-- start EXCERPTED PASSAGE --
Visible Hands

Donald Trump can’t help himself. He has to escalate. I’d call it a compulsion, but he wants to do it.

Although it didn’t get a lot of press, Trump told CFIUS late last week to “protect America’s national security interests from threats posed by foreign adversaries like the People’s Republic of China.” So much for “President Xi’s a good friend of mine.” Maybe if he invades Taiwan, Trump will like him better. If Ukraine’s any indication, you have to murder a few hundred thousand innocents to win an economic reprieve from Trump.

The directive to CFIUS was part of a national security memo which doubled as a blueprint for “making America the world’s greatest destination for investment.” Among other things, it seeks to crimp Chinese investment in key strategic US sectors including technology and critical infrastructure. It also calls for tightening further the screws on outbound investment to China, which is to say the Trump administration may pile still more restrictions on US investment in Xi Jinping’s semiconductor manufacturing buildout and also curtail Americans’ capacity to invest in China’s AI push, all in a bid to prevent US investors from inadvertently (or not, because most big American investors will gladly jeopardize US national security if it means making a buck) funding the PLA.
-- end EXCERPTED PASSAGE --
■ **SET TASK A**:
In the commentary on Trump's national security memo, list every phrase that appears inside quotation marks.
-- start RAW DATA --
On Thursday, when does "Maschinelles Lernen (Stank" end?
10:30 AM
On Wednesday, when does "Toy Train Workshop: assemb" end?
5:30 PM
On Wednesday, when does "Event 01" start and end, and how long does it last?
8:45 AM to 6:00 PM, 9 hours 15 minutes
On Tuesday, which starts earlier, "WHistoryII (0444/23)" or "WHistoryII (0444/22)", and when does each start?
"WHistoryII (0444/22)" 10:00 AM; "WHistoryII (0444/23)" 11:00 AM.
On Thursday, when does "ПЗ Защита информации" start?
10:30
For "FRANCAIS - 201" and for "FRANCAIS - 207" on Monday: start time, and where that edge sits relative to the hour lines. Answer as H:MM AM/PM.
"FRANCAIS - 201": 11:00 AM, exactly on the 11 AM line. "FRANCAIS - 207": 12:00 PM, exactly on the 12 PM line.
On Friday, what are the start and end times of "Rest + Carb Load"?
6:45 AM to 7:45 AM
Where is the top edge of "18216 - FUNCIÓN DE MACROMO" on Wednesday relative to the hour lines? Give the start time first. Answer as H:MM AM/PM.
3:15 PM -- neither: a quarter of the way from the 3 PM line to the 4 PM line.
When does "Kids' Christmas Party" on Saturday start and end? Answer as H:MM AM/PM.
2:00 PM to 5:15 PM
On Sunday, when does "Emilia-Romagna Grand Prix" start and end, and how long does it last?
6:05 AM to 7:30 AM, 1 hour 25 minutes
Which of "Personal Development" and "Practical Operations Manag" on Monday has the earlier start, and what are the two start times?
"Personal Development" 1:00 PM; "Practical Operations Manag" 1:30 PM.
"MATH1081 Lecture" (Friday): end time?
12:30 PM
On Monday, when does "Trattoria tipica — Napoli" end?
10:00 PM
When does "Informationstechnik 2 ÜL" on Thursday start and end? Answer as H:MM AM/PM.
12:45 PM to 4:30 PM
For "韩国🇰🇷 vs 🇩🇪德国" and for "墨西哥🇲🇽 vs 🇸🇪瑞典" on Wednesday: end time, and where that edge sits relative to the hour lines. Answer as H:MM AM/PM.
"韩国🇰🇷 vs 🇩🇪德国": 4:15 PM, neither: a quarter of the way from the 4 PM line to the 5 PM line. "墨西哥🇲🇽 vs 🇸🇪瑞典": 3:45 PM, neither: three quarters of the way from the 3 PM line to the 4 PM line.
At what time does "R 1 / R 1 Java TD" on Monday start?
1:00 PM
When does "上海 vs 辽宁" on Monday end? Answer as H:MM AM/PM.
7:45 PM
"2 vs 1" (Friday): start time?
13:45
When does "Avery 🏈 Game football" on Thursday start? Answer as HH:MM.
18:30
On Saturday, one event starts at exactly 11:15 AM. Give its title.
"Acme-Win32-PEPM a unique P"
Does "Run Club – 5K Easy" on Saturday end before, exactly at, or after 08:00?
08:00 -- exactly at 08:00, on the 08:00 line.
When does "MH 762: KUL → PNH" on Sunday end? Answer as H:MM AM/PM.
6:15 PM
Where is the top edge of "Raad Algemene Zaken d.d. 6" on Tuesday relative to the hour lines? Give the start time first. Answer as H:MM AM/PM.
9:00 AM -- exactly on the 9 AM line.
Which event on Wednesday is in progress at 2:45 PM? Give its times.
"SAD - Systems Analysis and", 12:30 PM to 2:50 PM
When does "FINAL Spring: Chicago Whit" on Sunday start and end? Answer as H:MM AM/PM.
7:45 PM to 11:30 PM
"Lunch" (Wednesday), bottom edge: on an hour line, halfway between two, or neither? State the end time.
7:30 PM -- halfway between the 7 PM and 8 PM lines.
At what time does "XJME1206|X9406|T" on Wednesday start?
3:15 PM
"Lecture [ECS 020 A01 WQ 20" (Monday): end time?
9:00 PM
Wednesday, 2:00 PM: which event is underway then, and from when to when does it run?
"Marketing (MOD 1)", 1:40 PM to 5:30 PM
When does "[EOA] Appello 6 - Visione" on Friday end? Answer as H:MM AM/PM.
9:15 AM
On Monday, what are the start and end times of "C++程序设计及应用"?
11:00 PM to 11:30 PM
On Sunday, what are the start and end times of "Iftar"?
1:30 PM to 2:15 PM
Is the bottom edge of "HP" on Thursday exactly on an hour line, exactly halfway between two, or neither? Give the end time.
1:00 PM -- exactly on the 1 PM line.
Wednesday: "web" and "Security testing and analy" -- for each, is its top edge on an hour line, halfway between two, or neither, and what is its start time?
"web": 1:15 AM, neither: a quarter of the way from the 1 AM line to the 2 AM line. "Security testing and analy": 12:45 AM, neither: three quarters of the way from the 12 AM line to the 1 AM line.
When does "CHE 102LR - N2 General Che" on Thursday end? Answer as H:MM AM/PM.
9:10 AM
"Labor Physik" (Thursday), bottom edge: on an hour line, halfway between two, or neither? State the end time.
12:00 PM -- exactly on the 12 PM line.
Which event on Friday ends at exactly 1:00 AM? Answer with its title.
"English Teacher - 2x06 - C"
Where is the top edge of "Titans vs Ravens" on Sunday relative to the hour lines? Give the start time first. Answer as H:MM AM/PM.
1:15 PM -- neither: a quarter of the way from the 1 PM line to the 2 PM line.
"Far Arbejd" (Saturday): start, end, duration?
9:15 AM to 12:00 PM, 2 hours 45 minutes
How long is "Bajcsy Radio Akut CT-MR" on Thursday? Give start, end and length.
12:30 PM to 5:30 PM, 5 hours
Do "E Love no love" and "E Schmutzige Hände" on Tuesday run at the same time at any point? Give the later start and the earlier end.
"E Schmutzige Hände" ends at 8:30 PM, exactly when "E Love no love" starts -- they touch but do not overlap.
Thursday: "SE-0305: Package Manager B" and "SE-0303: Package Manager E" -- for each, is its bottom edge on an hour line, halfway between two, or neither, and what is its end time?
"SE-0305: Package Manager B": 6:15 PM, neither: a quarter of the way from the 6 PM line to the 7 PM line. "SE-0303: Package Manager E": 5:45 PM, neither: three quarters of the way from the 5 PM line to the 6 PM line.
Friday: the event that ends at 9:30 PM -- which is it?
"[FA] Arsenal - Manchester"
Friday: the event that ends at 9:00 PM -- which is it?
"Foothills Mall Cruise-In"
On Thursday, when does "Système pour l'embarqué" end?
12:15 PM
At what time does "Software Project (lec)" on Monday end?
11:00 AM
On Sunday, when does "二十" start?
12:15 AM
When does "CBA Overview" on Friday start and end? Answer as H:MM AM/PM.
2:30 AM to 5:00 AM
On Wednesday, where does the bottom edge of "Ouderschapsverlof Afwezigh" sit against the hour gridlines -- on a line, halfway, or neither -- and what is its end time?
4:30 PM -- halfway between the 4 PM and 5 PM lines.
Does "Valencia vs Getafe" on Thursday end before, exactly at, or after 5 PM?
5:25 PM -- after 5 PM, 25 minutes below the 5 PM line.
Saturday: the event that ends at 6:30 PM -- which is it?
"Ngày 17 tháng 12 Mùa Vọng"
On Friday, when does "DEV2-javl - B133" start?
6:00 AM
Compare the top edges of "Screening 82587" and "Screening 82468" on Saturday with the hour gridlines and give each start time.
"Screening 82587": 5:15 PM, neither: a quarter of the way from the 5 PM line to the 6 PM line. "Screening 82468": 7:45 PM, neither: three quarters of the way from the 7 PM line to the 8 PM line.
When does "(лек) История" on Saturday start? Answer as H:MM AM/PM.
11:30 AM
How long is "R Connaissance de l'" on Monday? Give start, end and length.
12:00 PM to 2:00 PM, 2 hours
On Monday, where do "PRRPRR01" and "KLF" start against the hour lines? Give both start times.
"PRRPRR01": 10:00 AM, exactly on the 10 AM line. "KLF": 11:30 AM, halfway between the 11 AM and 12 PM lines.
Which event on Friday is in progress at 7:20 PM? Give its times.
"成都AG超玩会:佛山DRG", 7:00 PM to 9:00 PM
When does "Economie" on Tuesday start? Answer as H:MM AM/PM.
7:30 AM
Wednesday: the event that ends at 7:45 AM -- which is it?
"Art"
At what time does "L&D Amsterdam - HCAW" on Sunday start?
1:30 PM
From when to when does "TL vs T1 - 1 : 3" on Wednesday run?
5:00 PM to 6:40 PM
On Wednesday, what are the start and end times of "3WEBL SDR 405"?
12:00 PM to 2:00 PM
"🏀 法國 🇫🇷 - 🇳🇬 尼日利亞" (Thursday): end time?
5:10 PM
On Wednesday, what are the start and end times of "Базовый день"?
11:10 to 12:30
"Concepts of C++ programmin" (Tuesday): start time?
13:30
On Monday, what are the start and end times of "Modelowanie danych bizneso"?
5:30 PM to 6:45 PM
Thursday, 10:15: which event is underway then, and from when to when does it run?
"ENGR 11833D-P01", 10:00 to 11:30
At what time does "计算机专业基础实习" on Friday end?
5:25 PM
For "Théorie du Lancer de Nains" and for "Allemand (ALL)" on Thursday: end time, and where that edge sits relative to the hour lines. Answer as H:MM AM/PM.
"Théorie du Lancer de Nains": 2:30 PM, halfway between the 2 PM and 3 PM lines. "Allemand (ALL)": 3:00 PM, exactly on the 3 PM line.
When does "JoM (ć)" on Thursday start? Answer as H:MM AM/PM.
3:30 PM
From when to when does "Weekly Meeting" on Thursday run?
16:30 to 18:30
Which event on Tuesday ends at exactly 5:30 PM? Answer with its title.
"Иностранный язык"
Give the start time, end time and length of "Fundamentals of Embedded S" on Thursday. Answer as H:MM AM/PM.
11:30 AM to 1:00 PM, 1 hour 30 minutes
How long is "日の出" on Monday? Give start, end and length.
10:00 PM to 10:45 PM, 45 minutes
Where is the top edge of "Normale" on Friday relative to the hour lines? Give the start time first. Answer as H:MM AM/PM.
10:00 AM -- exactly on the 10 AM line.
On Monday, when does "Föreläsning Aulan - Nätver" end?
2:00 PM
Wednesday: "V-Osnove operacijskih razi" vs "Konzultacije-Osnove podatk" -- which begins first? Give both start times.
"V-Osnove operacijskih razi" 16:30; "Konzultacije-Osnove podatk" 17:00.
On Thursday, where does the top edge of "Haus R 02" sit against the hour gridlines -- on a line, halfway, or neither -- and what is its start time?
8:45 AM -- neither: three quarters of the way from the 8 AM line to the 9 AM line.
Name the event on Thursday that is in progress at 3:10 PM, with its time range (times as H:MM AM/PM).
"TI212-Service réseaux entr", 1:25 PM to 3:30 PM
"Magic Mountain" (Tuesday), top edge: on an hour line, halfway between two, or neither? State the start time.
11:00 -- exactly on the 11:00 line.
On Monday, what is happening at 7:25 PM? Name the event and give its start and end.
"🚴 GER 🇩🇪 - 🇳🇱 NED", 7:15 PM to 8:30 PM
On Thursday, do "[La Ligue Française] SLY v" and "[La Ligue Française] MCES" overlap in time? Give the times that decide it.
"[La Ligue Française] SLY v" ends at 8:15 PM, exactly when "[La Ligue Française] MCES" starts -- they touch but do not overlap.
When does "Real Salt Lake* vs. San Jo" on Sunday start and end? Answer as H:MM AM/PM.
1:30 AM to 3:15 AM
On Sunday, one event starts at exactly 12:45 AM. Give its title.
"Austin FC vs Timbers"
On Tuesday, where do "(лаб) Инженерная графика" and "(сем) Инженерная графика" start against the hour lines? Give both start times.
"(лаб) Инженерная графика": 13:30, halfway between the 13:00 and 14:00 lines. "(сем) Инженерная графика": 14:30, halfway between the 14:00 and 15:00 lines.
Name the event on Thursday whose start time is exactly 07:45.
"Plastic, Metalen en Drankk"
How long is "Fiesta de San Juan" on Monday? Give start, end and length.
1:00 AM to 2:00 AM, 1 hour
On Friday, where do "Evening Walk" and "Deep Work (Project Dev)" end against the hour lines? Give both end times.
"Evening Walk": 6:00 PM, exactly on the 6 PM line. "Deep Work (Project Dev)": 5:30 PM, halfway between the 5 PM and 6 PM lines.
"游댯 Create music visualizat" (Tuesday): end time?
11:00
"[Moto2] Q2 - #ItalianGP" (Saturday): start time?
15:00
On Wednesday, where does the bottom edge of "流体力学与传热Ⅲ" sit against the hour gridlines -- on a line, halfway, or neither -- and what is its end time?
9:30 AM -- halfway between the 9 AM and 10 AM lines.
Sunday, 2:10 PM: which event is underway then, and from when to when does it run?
-- end RAW DATA --
■ **SET TASK B**:
From the calendar reading records, pull out each line that contains the string "Deep", matching case.

■ **RIGHT ANSWER A**:
- "protect America's national security interests from threats posed by foreign adversaries like the People's Republic of China."
- "President Xi's a good friend of mine."
- "making America the world's greatest destination for investment."

■ **RIGHT ANSWER B**:
On Friday, where do "Evening Walk" and "Deep Work (Project Dev)" end against the hour lines? Give both end times.
"Evening Walk": 6:00 PM, exactly on the 6 PM line. "Deep Work (Project Dev)": 5:30 PM, halfway between the 5 PM and 6 PM lines.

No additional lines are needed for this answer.